*INSTRUCTION*.
Reproduce all entries precisely, down to the last character.

-- Begin --

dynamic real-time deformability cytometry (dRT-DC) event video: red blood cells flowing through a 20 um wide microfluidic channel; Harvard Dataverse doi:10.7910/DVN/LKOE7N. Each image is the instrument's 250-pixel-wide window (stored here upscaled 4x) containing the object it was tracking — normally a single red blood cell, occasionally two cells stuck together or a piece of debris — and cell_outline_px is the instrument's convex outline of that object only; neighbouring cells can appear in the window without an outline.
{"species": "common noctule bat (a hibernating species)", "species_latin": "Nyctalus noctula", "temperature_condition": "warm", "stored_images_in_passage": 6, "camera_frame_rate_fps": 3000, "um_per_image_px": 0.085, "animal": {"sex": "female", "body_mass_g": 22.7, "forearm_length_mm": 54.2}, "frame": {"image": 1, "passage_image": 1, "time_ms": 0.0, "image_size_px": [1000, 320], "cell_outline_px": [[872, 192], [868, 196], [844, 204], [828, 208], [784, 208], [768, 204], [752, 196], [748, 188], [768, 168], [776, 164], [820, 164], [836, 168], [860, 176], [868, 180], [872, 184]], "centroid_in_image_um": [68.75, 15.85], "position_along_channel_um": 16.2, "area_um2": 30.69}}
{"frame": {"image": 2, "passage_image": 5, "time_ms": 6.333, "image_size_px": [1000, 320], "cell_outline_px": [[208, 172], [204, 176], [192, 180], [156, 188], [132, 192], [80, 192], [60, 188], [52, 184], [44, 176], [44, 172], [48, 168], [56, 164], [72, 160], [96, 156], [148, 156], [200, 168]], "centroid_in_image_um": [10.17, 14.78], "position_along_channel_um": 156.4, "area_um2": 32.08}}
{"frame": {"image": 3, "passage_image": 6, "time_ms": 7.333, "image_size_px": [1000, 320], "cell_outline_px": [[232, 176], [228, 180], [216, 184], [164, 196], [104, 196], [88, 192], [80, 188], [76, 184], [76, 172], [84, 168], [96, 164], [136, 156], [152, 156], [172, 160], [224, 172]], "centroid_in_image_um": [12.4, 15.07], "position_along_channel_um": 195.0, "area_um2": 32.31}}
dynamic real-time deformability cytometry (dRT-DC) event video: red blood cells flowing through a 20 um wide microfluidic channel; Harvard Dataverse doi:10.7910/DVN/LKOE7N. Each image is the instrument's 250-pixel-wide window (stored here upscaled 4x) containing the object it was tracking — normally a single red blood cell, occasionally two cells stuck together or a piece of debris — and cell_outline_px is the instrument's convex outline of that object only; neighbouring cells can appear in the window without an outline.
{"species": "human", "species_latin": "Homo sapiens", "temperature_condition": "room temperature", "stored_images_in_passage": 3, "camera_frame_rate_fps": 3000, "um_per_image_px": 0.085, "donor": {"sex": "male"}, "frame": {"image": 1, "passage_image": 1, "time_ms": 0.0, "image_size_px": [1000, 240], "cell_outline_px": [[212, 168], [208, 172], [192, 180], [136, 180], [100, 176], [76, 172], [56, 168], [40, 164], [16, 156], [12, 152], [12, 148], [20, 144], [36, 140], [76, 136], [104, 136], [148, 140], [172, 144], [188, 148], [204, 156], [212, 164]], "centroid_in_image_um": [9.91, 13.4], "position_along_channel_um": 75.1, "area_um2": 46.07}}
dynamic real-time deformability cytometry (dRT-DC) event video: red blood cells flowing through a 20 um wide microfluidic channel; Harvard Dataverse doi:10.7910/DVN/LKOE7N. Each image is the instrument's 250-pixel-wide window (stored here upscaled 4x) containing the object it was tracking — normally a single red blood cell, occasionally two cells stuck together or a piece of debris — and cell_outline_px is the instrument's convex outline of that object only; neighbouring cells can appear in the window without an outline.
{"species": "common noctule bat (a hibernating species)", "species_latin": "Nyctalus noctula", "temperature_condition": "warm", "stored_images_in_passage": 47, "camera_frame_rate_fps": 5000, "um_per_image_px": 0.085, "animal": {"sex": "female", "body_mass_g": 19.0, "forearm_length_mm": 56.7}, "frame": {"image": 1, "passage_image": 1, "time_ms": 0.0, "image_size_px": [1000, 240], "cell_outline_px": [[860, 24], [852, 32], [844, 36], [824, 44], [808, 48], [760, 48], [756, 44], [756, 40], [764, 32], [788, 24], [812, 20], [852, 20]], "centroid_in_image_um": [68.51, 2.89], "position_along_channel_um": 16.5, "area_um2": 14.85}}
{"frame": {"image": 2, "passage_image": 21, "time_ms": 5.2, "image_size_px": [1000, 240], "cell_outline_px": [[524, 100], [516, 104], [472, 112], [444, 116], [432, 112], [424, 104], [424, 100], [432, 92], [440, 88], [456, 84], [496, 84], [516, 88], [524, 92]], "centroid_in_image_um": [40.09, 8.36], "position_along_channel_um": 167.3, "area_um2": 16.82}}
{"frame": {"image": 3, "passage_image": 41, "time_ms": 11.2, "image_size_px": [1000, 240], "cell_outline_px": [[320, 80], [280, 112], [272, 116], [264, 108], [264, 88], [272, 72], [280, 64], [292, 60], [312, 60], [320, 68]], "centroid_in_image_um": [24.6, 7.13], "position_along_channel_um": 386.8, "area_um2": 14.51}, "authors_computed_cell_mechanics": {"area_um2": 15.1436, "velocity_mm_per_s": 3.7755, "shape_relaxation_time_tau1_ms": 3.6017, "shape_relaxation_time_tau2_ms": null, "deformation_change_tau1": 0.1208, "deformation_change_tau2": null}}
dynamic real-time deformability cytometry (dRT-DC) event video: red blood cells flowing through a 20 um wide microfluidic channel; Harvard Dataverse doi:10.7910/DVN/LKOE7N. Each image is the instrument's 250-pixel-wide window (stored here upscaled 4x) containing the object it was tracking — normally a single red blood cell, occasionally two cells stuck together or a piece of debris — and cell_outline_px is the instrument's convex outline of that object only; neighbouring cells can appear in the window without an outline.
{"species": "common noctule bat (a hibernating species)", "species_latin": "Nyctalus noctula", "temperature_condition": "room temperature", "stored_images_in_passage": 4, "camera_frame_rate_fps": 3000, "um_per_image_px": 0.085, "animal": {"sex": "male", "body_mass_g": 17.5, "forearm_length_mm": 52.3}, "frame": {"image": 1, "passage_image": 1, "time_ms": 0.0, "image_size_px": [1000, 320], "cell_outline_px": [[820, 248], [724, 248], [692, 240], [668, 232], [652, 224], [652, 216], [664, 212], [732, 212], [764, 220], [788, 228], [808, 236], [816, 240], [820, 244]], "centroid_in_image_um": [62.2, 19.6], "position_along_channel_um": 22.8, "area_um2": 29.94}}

-- End --

*ANSWER TO THIS PROBLEM*.
dynamic real-time deformability cytometry (dRT-DC) event video: red blood cells flowing through a 20 um wide microfluidic channel; Harvard Dataverse doi:10.7910/DVN/LKOE7N. Each image is the instrument's 250-pixel-wide window (stored here upscaled 4x) containing the object it was tracking — normally a single red blood cell, occasionally two cells stuck together or a piece of debris — and cell_outline_px is the instrument's convex outline of that object only; neighbouring cells can appear in the window without an outline.
{"species": "common noctule bat (a hibernating species)", "species_latin": "Nyctalus noctula", "temperature_condition": "warm", "stored_images_in_passage": 6, "camera_frame_rate_fps": 3000, "um_per_image_px": 0.085, "animal": {"sex": "female", "body_mass_g": 22.7, "forearm_length_mm": 54.2}, "frame": {"image": 1, "passage_image": 1, "time_ms": 0.0, "image_size_px": [1000, 320], "cell_outline_px": [[872, 192], [868, 196], [844, 204], [828, 208], [784, 208], [768, 204], [752, 196], [748, 188], [768, 168], [776, 164], [820, 164], [836, 168], [860, 176], [868, 180], [872, 184]], "centroid_in_image_um": [68.75, 15.85], "position_along_channel_um": 16.2, "area_um2": 30.69}}
{"frame": {"image": 2, "passage_image": 5, "time_ms": 6.333, "image_size_px": [1000, 320], "cell_outline_px": [[208, 172], [204, 176], [192, 180], [156, 188], [132, 192], [80, 192], [60, 188], [52, 184], [44, 176], [44, 172], [48, 168], [56, 164], [72, 160], [96, 156], [148, 156], [200, 168]], "centroid_in_image_um": [10.17, 14.78], "position_along_channel_um": 156.4, "area_um2": 32.08}}
{"frame": {"image": 3, "passage_image": 6, "time_ms": 7.333, "image_size_px": [1000, 320], "cell_outline_px": [[232, 176], [228, 180], [216, 184], [164, 196], [104, 196], [88, 192], [80, 188], [76, 184], [76, 172], [84, 168], [96, 164], [136, 156], [152, 156], [172, 160], [224, 172]], "centroid_in_image_um": [12.4, 15.07], "position_along_channel_um": 195.0, "area_um2": 32.31}}
dynamic real-time deformability cytometry (dRT-DC) event video: red blood cells flowing through a 20 um wide microfluidic channel; Harvard Dataverse doi:10.7910/DVN/LKOE7N. Each image is the instrument's 250-pixel-wide window (stored here upscaled 4x) containing the object it was tracking — normally a single red blood cell, occasionally two cells stuck together or a piece of debris — and cell_outline_px is the instrument's convex outline of that object only; neighbouring cells can appear in the window without an outline.
{"species": "human", "species_latin": "Homo sapiens", "temperature_condition": "room temperature", "stored_images_in_passage": 3, "camera_frame_rate_fps": 3000, "um_per_image_px": 0.085, "donor": {"sex": "male"}, "frame": {"image": 1, "passage_image": 1, "time_ms": 0.0, "image_size_px": [1000, 240], "cell_outline_px": [[212, 168], [208, 172], [192, 180], [136, 180], [100, 176], [76, 172], [56, 168], [40, 164], [16, 156], [12, 152], [12, 148], [20, 144], [36, 140], [76, 136], [104, 136], [148, 140], [172, 144], [188, 148], [204, 156], [212, 164]], "centroid_in_image_um": [9.91, 13.4], "position_along_channel_um": 75.1, "area_um2": 46.07}}
dynamic real-time deformability cytometry (dRT-DC) event video: red blood cells flowing through a 20 um wide microfluidic channel; Harvard Dataverse doi:10.7910/DVN/LKOE7N. Each image is the instrument's 250-pixel-wide window (stored here upscaled 4x) containing the object it was tracking — normally a single red blood cell, occasionally two cells stuck together or a piece of debris — and cell_outline_px is the instrument's convex outline of that object only; neighbouring cells can appear in the window without an outline.
{"species": "common noctule bat (a hibernating species)", "species_latin": "Nyctalus noctula", "temperature_condition": "warm", "stored_images_in_passage": 47, "camera_frame_rate_fps": 5000, "um_per_image_px": 0.085, "animal": {"sex": "female", "body_mass_g": 19.0, "forearm_length_mm": 56.7}, "frame": {"image": 1, "passage_image": 1, "time_ms": 0.0, "image_size_px": [1000, 240], "cell_outline_px": [[860, 24], [852, 32], [844, 36], [824, 44], [808, 48], [760, 48], [756, 44], [756, 40], [764, 32], [788, 24], [812, 20], [852, 20]], "centroid_in_image_um": [68.51, 2.89], "position_along_channel_um": 16.5, "area_um2": 14.85}}
{"frame": {"image": 2, "passage_image": 21, "time_ms": 5.2, "image_size_px": [1000, 240], "cell_outline_px": [[524, 100], [516, 104], [472, 112], [444, 116], [432, 112], [424, 104], [424, 100], [432, 92], [440, 88], [456, 84], [496, 84], [516, 88], [524, 92]], "centroid_in_image_um": [40.09, 8.36], "position_along_channel_um": 167.3, "area_um2": 16.82}}
{"frame": {"image": 3, "passage_image": 41, "time_ms": 11.2, "image_size_px": [1000, 240], "cell_outline_px": [[320, 80], [280, 112], [272, 116], [264, 108], [264, 88], [272, 72], [280, 64], [292, 60], [312, 60], [320, 68]], "centroid_in_image_um": [24.6, 7.13], "position_along_channel_um": 386.8, "area_um2": 14.51}, "authors_computed_cell_mechanics": {"area_um2": 15.1436, "velocity_mm_per_s": 3.7755, "shape_relaxation_time_tau1_ms": 3.6017, "shape_relaxation_time_tau2_ms": null, "deformation_change_tau1": 0.1208, "deformation_change_tau2": null}}
dynamic real-time deformability cytometry (dRT-DC) event video: red blood cells flowing through a 20 um wide microfluidic channel; Harvard Dataverse doi:10.7910/DVN/LKOE7N. Each image is the instrument's 250-pixel-wide window (stored here upscaled 4x) containing the object it was tracking — normally a single red blood cell, occasionally two cells stuck together or a piece of debris — and cell_outline_px is the instrument's convex outline of that object only; neighbouring cells can appear in the window without an outline.
{"species": "common noctule bat (a hibernating species)", "species_latin": "Nyctalus noctula", "temperature_condition": "room temperature", "stored_images_in_passage": 4, "camera_frame_rate_fps": 3000, "um_per_image_px": 0.085, "animal": {"sex": "male", "body_mass_g": 17.5, "forearm_length_mm": 52.3}, "frame": {"image": 1, "passage_image": 1, "time_ms": 0.0, "image_size_px": [1000, 320], "cell_outline_px": [[820, 248], [724, 248], [692, 240], [668, 232], [652, 224], [652, 216], [664, 212], [732, 212], [764, 220], [788, 228], [808, 236], [816, 240], [820, 244]], "centroid_in_image_um": [62.2, 19.6], "position_along_channel_um": 22.8, "area_um2": 29.94}}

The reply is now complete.